──────── Information ────────
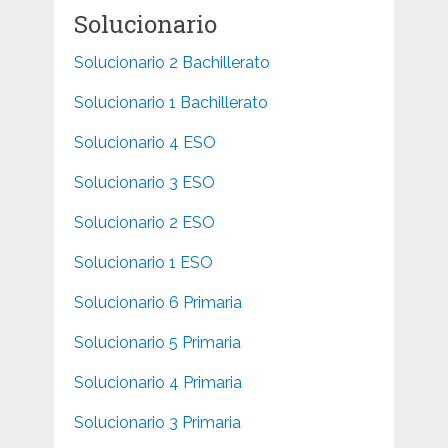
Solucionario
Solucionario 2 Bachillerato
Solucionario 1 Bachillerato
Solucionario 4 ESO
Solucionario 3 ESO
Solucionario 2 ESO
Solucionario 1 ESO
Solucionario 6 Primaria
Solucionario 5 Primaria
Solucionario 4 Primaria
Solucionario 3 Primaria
────────
──────── Information ────────
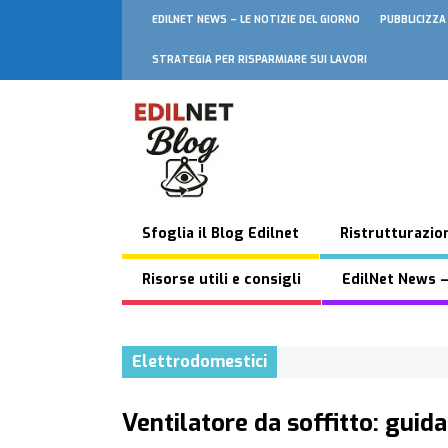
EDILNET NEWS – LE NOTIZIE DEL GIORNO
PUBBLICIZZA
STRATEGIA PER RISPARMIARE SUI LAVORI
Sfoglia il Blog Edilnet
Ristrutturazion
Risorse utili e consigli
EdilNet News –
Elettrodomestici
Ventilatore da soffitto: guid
────────
*What you have to do:*
Arrange the lines of the material that begin with the line containing "EDILNET NEWS – LE NOTIZIE DEL GIORNO" and end with the line containing "Ventilatore da soffitto: guid", both included, as a JSON list of strings with one string per line and blank lines omitted.

*Answer for the task:*
[
  "EDILNET NEWS – LE NOTIZIE DEL GIORNO",
  "PUBBLICIZZA",
  "STRATEGIA PER RISPARMIARE SUI LAVORI",
  "Sfoglia il Blog Edilnet",
  "Ristrutturazion",
  "Risorse utili e consigli",
  "EdilNet News –",
  "Elettrodomestici",
  "Ventilatore da soffitto: guid"
]